The Constitution of the Federal Republic Nigeria (1999) as amended does not allow for any individual to hold two public offices.
Our correspondent gathered that going by the principle of Federal Character, the Gombe state nominee would be replacing former Minister of Environment Aisha Mohammed in the Cabinet.
Amina Mohammed on 1 March became the Deputy Secretary General of the United Nations.
The Kogi state nominee will replace the late Minister of State for Labour Barr. James Ocholi who died on March 6, 2016 in an auto crash along Kaduna-Abuja road.
The nomination of a replacement is coming over one year after the minister died in an accident on Kaduna-Abuja road.
Many stakeholders from the state had called on the President to send a nominee to replace the late minister so that the people of the State would be well represented in the Cabinet.
Professor Ocheni had served for many years both in Kogi and Federal civil service, before veering into academics.
He was born on 25 June, 1959. He was educated at Idah Secondary Commercial College between 1974 and 1979. He later went to Federal Polytechnic in Idah between 1979 and 1983. He joined the civil service after leaving the Polytechnic and became a permanent secretary in Kogi state, serving between 1998 and 2003.
His CV showed that he joined the Federal civil service in 2003 as a director in the office of accountant-general. He spent seven years there before being deployed as a director in the Ministry of Foreign Affairs.
Ocheni moved into academics after leaving the federal service.
His education after leaving Idah Polytechnic prepared him for this. He attended Enugu State University of Technology (1988-90) and University of Nigeria Nsukka, where he picked a Masters degree and a PHD between 2001 and 2004, while in both Kogi and Federal Service. He also went for a programme at Howard University in Washington D.C in 2000.
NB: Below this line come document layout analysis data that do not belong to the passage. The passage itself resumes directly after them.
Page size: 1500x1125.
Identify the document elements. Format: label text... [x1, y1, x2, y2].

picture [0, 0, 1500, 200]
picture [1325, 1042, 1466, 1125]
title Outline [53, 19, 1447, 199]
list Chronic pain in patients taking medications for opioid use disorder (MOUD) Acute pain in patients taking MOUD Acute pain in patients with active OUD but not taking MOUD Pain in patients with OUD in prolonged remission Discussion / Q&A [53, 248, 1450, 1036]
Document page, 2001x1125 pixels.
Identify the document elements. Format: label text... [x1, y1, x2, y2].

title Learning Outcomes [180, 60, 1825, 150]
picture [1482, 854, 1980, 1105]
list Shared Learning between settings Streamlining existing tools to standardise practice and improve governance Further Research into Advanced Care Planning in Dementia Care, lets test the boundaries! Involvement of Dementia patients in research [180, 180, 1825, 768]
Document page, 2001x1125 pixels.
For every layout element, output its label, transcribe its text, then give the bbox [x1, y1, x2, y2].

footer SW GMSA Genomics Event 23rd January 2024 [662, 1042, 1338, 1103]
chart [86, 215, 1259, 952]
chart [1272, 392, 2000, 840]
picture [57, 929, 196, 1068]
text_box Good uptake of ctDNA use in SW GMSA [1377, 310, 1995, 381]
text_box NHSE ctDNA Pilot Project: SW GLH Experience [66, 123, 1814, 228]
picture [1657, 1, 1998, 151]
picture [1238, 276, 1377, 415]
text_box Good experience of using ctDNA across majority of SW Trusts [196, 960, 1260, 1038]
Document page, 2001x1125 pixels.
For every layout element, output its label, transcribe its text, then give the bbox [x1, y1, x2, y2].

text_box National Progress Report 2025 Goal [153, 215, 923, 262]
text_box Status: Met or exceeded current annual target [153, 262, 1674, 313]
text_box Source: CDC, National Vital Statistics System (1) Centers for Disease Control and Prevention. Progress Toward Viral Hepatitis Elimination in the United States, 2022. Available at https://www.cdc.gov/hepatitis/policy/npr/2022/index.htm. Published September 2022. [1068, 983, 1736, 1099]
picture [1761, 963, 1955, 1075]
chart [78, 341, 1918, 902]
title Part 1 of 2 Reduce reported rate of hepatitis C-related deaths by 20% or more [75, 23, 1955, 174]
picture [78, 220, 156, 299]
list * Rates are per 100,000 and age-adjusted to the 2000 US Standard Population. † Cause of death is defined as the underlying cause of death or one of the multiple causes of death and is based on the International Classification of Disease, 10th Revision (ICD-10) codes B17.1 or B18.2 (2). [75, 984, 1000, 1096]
There are indications that the confirmation of the ministers would herald a cabinet reshuffle by the Presidency.
However, the list of ministerial nominees is coming at a time when the Senate stood down for two weeks consideration of the request of President Buhari for the appointment of Resident Electoral Commissioners (RECs).
The Senate based its decision on what it termed disregard for its resolutions.
The upper legislative chamber specifically berated the President for appearing to be doing nothing about the rejection of Ibrahim Magu as the Chairman of the EFCC but allowing him to function in acting capacity.
The senate stressed that it was wrong to leave any appointee in acting capacity even after he had been rejected twice by the senate.